State by state losses are not uniform. It appears that they mirror the hollowing out of America.

National Student Clearinghouse reported losses in 40 states, most notably in Alaska, Hawaii, New Mexico, Oregon, and Montana, and Illinois, Michigan, Wisconsin, Ohio, Indiana, Missouri, Oklahoma, Maryland, West Virginia, Florida, and South Carolina, all which have significant and complicated rural histories. 

State      F2011       F2018   Loss/Gain
Alaska 35,473 24,910 31.80%
New Mexico 144,202 111,916 22.30%
Hawaii 65,638 52,043 20.70%
Michigan 633,576 496,668 21.60%
Illinois 758,074 598,316 21.10%
Oregon 253,403 204,007 19.40%
Missouri 411,508 338,230 17.80%
West Virginia 169,510 140,558 17.10%
Montana 55,945 46,610 16.70%
Minnesota 420,655 354,820 15.60%
Arkansas 178,628 151,238 15.30%
Louisiana 261,494 224,534 14.10%
Kentucky 277,688 239,774 13.70%
Indiana 402,850 349,547 13.20%
Oklahoma 211,151 182,507 13.60%
Pennsylvania 755,158 654,165 13.30%
Ohio 689,862 599,111 13.20%
Wisconsin 350,803 304,478 13.20%
Maryland 387,487 337,683 12.90%
North Dakota 56,359 49,329 12.40%
Wyoming 32,729 28,904 11.70%
Iowa 221,732 196,511 11.30%
Nebraska 141,944 126,561 10.80%
New York 1,191,463 1,063,775 10.70%
New Jersey 421,196 379,812 9.80%
Mississippi 180,310 163,428 9.40%
Kansas 203,748 184,721 9.30%
Massachusetts 477,423 433,745 9.10%
Florida 1,077,332 985,508 8.50%
Colorado 320,626 294,234 8.20%
Virginia 529,007 486,141 8.10%
Maine 70,051 64,383 8.10%
Washington 343,300 316,814 7.70%
Vermont 43,201 39,965 7.50%
South Carolina 246,121 229,940 6.60%
North Carolina 555,392 521,522 6.10%
Tennessee 320,979 302,520 5.80%
Rhode Island 72,722 68,503 5.80%
District of Columbia 77,652 73,813 4.90%
California 2,559,423 2,466,138 3.60%
Georgia 525,734 511,152 2.80%
Nevada 112,736 109,995 2.50%
Alabama 294,853 289,738 1.70%
Connecticut 193,381 187,010 1.40%
Delaware 56,103 56,196 0.00%
South Dakota 45,398 46,980 3.50%
Texas 1,431,062 1,485,924 3.80%
Idaho 96,649 100,937 4.40%
Arizona 427,789 448,323 4.80%
Utah* 254,731 344,895 35.40%
New Hampshire* 78,112 152,065 94.70%

A county by county analysis of enrollment patterns could provide even more understanding. In this case, we also see significant declines in urban areas that have been deindustrialized, depopulated, and underfunded. 

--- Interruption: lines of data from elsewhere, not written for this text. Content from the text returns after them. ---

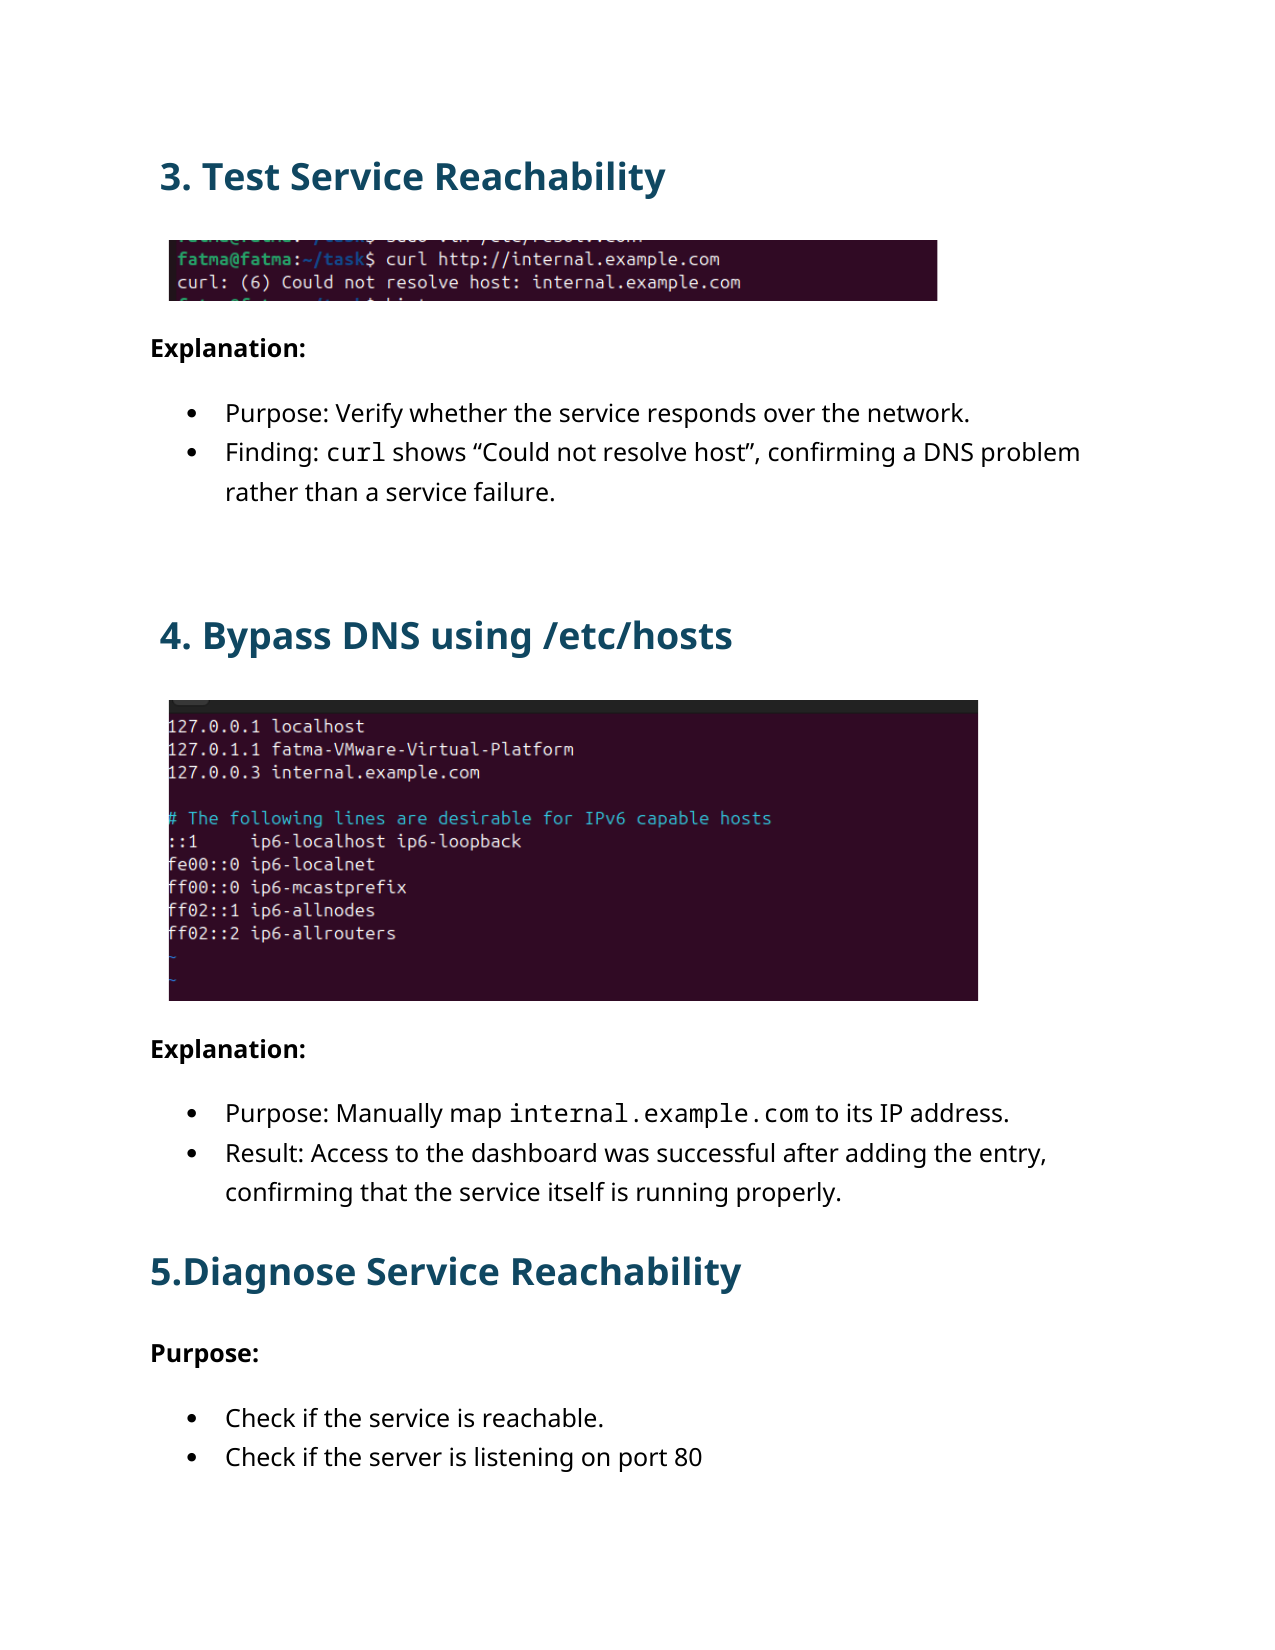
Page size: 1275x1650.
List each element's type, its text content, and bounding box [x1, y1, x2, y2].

list Result: Access to the dashboard was successful after adding the entry, confirming that the service itself is running properly. [187, 1135, 1125, 1209]
subtitle 5.Diagnose Service Reachability [150, 1246, 1125, 1297]
list Purpose: Manually map internal.example.com to its IP address. [187, 1096, 1125, 1130]
list Check if the service is reachable. [187, 1400, 1125, 1434]
list Purpose: Verify whether the service responds over the network. [187, 396, 1125, 430]
list Finding: curl shows “Could not resolve host”, confirming a DNS problem rather than a service failure. [187, 435, 1125, 509]
text Explanation: [150, 1031, 1125, 1066]
subtitle 3. Test Service Reachability [150, 150, 1125, 201]
subtitle 4. Bypass DNS using /etc/hosts [150, 610, 1125, 661]
text Purpose: [150, 1336, 1125, 1370]
text Explanation: [150, 331, 1125, 365]
list Check if the server is listening on port 80 [187, 1440, 1125, 1474]
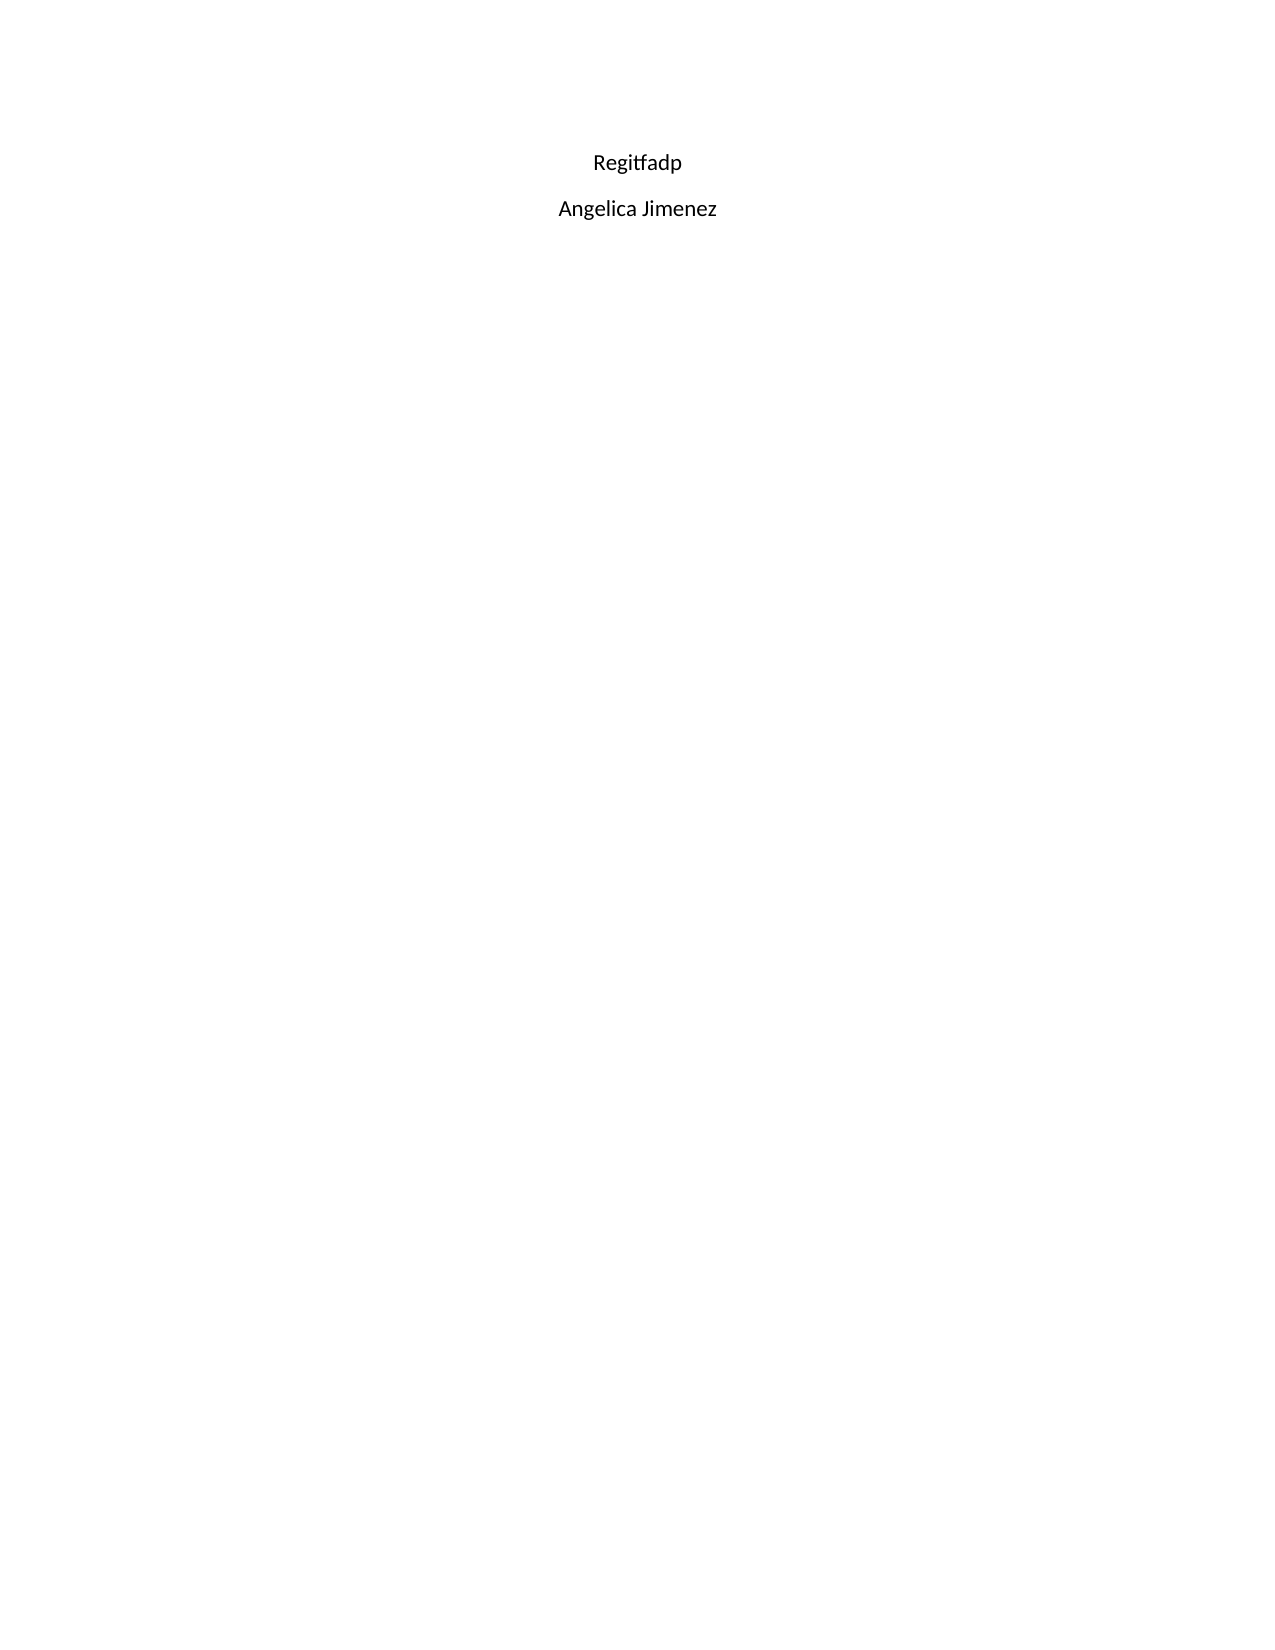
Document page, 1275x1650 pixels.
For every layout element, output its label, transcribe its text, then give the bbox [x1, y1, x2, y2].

text Regitfadp [177, 148, 1098, 176]
text Angelica Jimenez [177, 194, 1098, 222]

Enrollment losses in some cases lead to campus closings, and in some cases these campus closings lead to economic hardship. Conservative economist Richard Vedder has been observing enrollment losses in the Midwest for years. And Elizabeth Hewitt described in detail the economic ripple effects for small college towns in a 2019 Hechinger Report. But the story was mostly about New England. And from what the NSC reports, some of the biggest losses are outside New England and the Midwest.

What's happening in your neck of the woods? Can someone tell us what's happening on in Alaska, Hawaii, and New Mexico, where enrollments are decreasing dramatically and for so many years? Is it just that the economy is doing well, or are there other important stories to tell?